▶ [YOUR TASK]
Exactly reproduce each record listed below.

[Change listing data]
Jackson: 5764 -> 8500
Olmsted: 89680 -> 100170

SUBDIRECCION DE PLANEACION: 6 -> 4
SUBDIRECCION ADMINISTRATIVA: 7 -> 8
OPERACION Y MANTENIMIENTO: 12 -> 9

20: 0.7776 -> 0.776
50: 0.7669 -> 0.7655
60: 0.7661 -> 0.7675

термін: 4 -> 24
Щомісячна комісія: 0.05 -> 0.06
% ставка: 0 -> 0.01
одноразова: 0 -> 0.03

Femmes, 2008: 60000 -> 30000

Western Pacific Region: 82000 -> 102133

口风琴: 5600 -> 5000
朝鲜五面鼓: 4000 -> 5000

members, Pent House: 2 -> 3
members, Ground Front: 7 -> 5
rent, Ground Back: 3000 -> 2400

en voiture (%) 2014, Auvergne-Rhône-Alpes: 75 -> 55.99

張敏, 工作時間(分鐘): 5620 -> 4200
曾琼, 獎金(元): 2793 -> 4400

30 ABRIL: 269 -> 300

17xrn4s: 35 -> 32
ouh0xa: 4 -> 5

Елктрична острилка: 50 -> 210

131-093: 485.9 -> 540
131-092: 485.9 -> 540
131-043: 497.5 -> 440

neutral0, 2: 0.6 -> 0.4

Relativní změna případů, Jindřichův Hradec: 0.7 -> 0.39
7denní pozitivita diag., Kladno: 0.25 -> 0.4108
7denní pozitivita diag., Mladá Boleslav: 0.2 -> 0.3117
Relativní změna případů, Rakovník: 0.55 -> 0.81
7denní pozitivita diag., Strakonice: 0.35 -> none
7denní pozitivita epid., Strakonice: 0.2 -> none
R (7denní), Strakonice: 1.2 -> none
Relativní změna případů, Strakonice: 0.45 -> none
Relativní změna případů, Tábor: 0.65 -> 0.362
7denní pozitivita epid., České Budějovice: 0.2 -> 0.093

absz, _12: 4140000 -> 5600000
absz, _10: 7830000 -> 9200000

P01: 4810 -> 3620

▶ [ANSWER BOX]
Jackson: 5764 -> 8500
Olmsted: 89680 -> 100170

SUBDIRECCION DE PLANEACION: 6 -> 4
SUBDIRECCION ADMINISTRATIVA: 7 -> 8
OPERACION Y MANTENIMIENTO: 12 -> 9

20: 0.7776 -> 0.776
50: 0.7669 -> 0.7655
60: 0.7661 -> 0.7675

термін: 4 -> 24
Щомісячна комісія: 0.05 -> 0.06
% ставка: 0 -> 0.01
одноразова: 0 -> 0.03

Femmes, 2008: 60000 -> 30000

Western Pacific Region: 82000 -> 102133

口风琴: 5600 -> 5000
朝鲜五面鼓: 4000 -> 5000

members, Pent House: 2 -> 3
members, Ground Front: 7 -> 5
rent, Ground Back: 3000 -> 2400

en voiture (%) 2014, Auvergne-Rhône-Alpes: 75 -> 55.99

張敏, 工作時間(分鐘): 5620 -> 4200
曾琼, 獎金(元): 2793 -> 4400

30 ABRIL: 269 -> 300

17xrn4s: 35 -> 32
ouh0xa: 4 -> 5

Елктрична острилка: 50 -> 210

131-093: 485.9 -> 540
131-092: 485.9 -> 540
131-043: 497.5 -> 440

neutral0, 2: 0.6 -> 0.4

Relativní změna případů, Jindřichův Hradec: 0.7 -> 0.39
7denní pozitivita diag., Kladno: 0.25 -> 0.4108
7denní pozitivita diag., Mladá Boleslav: 0.2 -> 0.3117
Relativní změna případů, Rakovník: 0.55 -> 0.81
7denní pozitivita diag., Strakonice: 0.35 -> none
7denní pozitivita epid., Strakonice: 0.2 -> none
R (7denní), Strakonice: 1.2 -> none
Relativní změna případů, Strakonice: 0.45 -> none
Relativní změna případů, Tábor: 0.65 -> 0.362
7denní pozitivita epid., České Budějovice: 0.2 -> 0.093

absz, _12: 4140000 -> 5600000
absz, _10: 7830000 -> 9200000

P01: 4810 -> 3620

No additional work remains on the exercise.